Et c'est encore une fresque américaine, drôle et douloureuse, qu'il raconte ici, à travers l'histoire d'un écrivain sur une période de cinquante ans. Daniel est élevé par son cuisinier de père dans un hameau du New Hampshire peuplé de bûcherons. A la suite d'un malencontreux accident, ils doivent fuir. Commence alors une vie sur le qui-vive, faite de faux-noms et de départs précipités, entre familles italiennes, compagnons chinois et amis des bois, sur fond d'Histoire américaine du Vietnam à l'Irak.

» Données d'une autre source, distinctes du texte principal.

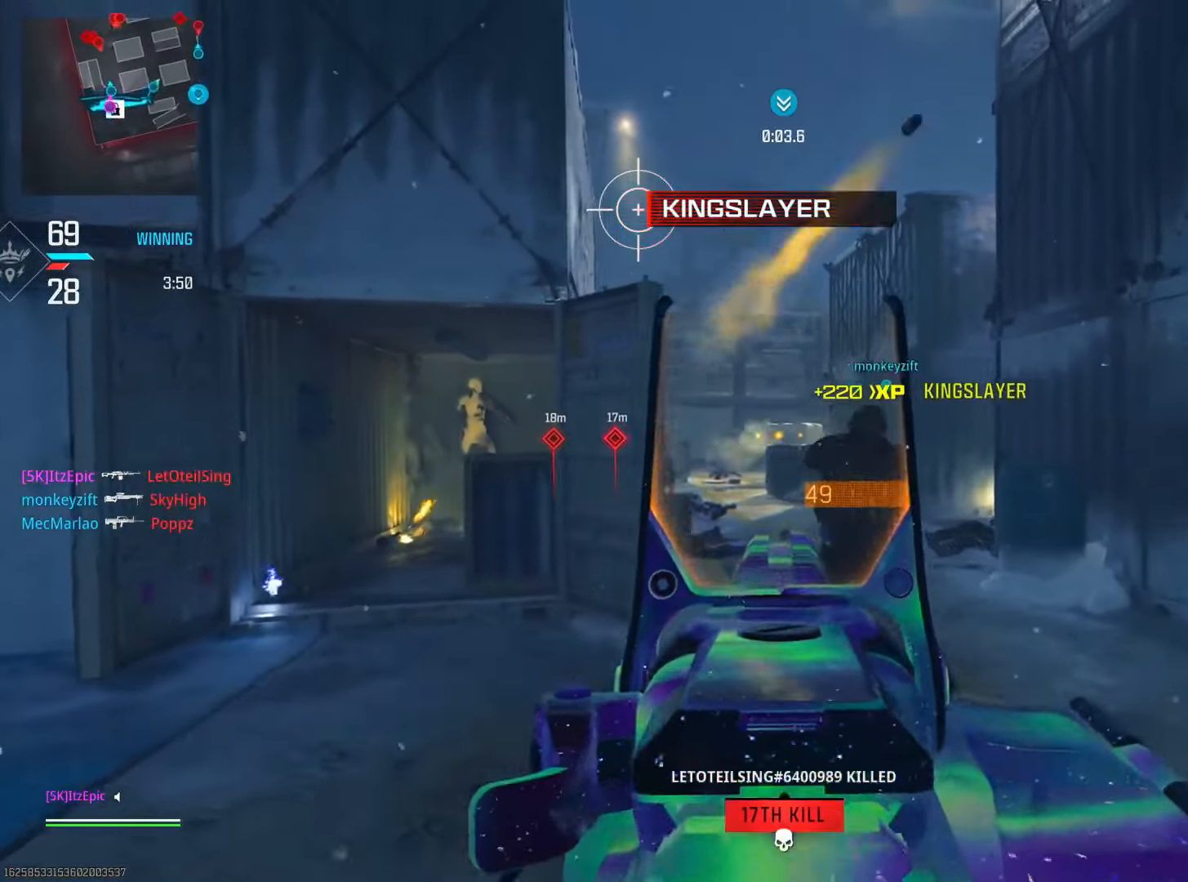
{"buttons": ["L2"], "left_stick": "right", "right_stick": "left", "events": [[100, "left_stick", "up-left"], [250, "left_stick", "center"], [267, "right_stick", "down-left"], [317, "left_stick", "right"], [417, "right_stick", "left"]]}
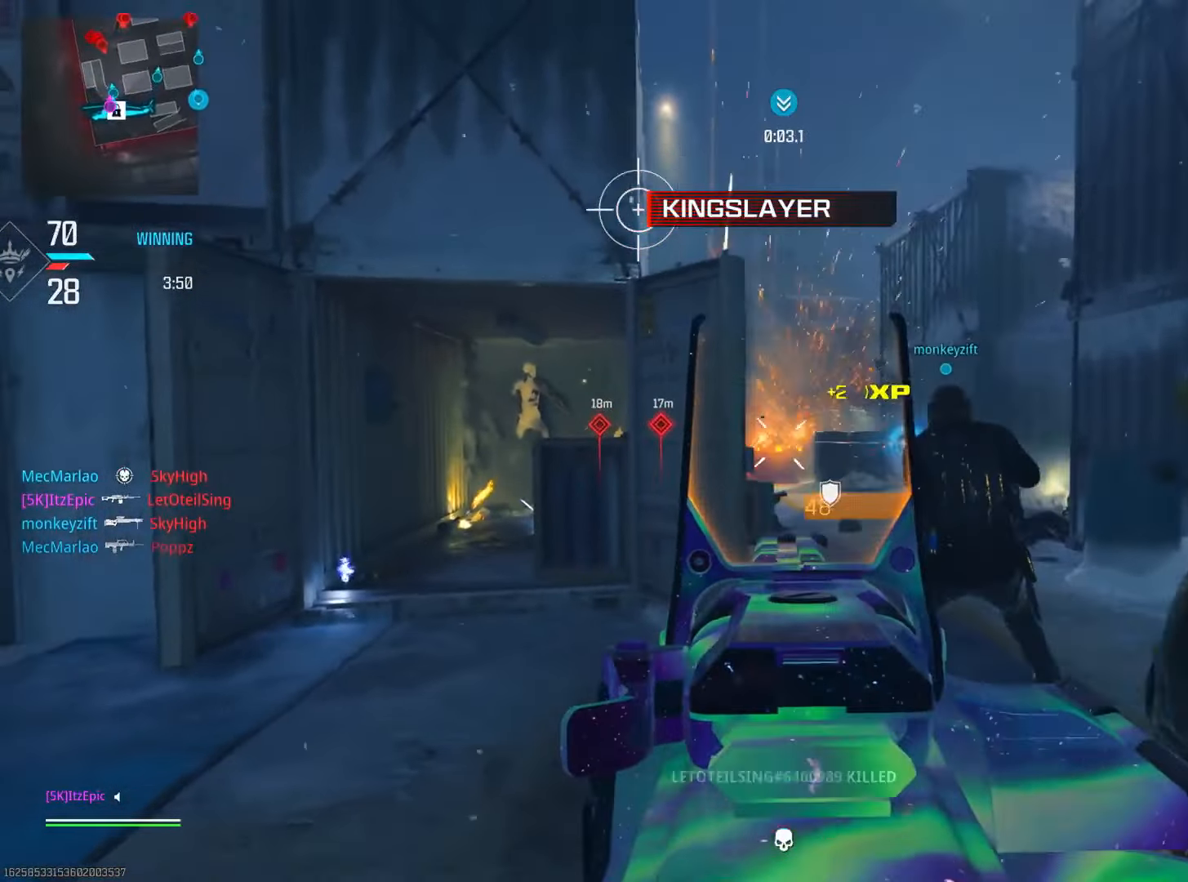
{"buttons": ["L2"], "left_stick": "right", "right_stick": "left", "events": [[400, "right_stick", "center"], [500, "right_stick", "left"]]}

J'ai retrouvé dans ce roman tout ce que j'aime chez John Irving, notamment les rebondissements inattendus et la capacité à me faire rire et pleurer sur une même page. Il continue encore à me surprendre, avec son tour de passe-passe préféré qui consiste à annoncer les mauvaises nouvelles sans prévenir, au détour d'une phrase innocente qu'il faut relire deux fois pour être sûr d'avoir bien compris. Douche glacée garantie. Mais comme le résume un chapitre : "c'est un monde d'accidents." J'ai également aimé retrouver la galerie de Freaks chère à l'auteur, ici un boiteux et des géants (et géantes) qui répondent à des noms aussi exotiques que Ketchum, Pam Pack de Six, ou Tombe du Ciel ; j'ai toujours admiré le naturel avec lequel Irving attribue à certains de ses personnages des signes particuliers très particuliers. Enfin, on croise à nouveau ses thèmes de prédilection : les ours, la Nouvelle Angleterre, la lutte, le sexe, et la politique américaine.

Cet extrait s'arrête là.